Русь, что выше и что ярче?..Где сияет солнце жарче,Где сиять ему милей? —
вопрошает Городецкий. «Вообще дождь, грязь, холод… бррр!» — жалуется Чехов. И через несколько страниц опять: «Дождь, ветер… спаси, Царица Небесная!» И еще: «Плыву через реку, а дождь хлещет, ветер дует, багаж мокнет, валенки обращаются в студень…» И вот, однако, подите же —
Где сияет солнце жарче,Где сиять ему милей?
Если это не злая шутка, если Городецкий что-то действительно любит, то уж, во всяком случае, не живую Россию, а какую-то свою мертвую, каменную, археологическую «Барыбу», которой приносит не столько кровавые, сколько чернильные жертвы. Но я не хочу «Барыбы», пусть уж лучше Россия — «Лизавета Смердящая», только бы не эта чертова баба!
И Бальмонт любит Россию, как небывалую Жар-Птицу.

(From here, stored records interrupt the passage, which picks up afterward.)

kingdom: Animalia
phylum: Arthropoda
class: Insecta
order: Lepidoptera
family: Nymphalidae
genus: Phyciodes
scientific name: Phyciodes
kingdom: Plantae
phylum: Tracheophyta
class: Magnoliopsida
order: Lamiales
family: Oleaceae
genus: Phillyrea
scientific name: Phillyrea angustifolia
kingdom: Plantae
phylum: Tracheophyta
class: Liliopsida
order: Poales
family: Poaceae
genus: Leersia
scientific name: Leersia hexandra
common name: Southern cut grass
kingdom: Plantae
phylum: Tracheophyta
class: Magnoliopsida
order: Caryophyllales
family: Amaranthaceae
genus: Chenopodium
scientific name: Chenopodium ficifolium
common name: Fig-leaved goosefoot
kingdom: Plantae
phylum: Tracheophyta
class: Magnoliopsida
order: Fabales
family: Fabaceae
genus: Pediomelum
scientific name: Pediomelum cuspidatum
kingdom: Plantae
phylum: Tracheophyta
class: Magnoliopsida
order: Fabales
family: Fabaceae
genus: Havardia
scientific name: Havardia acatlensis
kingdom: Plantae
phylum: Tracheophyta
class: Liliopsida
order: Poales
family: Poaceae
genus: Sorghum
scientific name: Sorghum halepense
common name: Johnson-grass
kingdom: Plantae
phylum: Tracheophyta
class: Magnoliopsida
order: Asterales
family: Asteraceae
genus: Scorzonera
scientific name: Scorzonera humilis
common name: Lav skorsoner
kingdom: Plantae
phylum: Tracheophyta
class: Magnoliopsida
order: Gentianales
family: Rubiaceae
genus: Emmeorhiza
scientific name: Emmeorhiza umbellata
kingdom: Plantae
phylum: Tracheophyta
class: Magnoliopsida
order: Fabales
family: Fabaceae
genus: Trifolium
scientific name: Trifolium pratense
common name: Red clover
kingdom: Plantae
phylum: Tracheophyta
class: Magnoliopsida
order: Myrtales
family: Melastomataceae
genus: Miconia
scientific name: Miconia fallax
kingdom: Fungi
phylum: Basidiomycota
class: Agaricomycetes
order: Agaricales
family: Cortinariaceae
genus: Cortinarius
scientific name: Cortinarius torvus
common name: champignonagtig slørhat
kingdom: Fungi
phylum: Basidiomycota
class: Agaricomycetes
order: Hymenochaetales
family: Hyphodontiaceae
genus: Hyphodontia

И он «стилизует» русские песни; но почему же в устах его они похожи на «перевод с французского»?
Я из града Ветрограда,Называюсь «Вей».Я из града Цветограда,Я «Огонь очей».
И далее:
Я по граду Ветрограду…Я по граду Цветограду…Я во граде Ветрограде…Я во граде Цветограде…
Что это, деревянная трещотка или жестяной вентилятор?
И Александр Блок, рыцарь «Прекрасной Дамы», как будто выскочивший прямо из готического окна с разноцветными стеклами, устремляется в «некультурную Русь»… к «исчадию Волги», хотя насчет Блока уж слишком ясно, что он, по выражению одного современного писателя о неудавшемся любовном покушении, «не хочет и не может».